Principal findings : Results showed
Long podiatry waiting lists (up to 12 months)
Podiatry vacancies and service gaps
Absence of qualified foot assistants
A high chronic disease burden
A population age mix that is predicted to change dramatically over the next 25 years in favour of those who are 60 years of age or older
Ineffective recruitment methods
The workforce enhancement model that emanated from the meetings with the steering group includes podiatrists as well as auxiliaries such as foot-care assistants who work together in an interprofessional model of care that expands across the region. In addition to training foot-care assistants and the development of a podiatry teaching clinic to enhance student placement, the model builds onto a current continuous professional development program for allied health professionals.
Discussion : Although the allied health workforce (including podiatry) is playing an increasingly important role in the prevention and treatment of chronic diseases, rural areas in particular are disadvantaged by recruitment and retention problems.

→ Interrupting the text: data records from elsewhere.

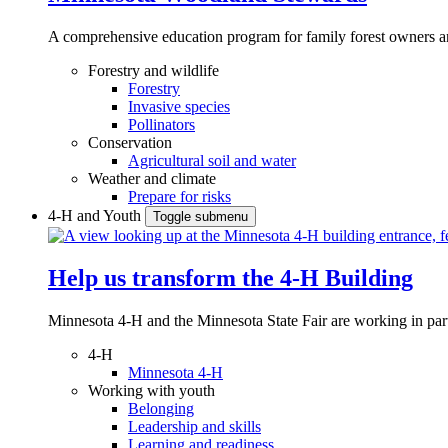
A comprehensive education program for family forest owners an
Forestry and wildlife
Forestry
Invasive species
Pollinators
Conservation
Agricultural soil and water
Weather and climate
Prepare for risks
4-H and Youth
Toggle submenu
Help us transform the 4‑H Building
Minnesota 4-H and the Minnesota State Fair are working in par
4-H
Minnesota 4-H
Working with youth
Belonging
Leadership and skills
Learning and readiness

The podiatry workforce shortage is compounded by ageing populations. Age is associated with increased podiatry usage due to chronic diseases such as diabetes, cardiovascular disease and osteoarthritis.
Implications : A strategic plan developed in consultation with stakeholders aims to improve rural podiatry services in a sustainable manner. The project will be implemented when adequate funding is allocated this year and will be evaluated on its impact on services.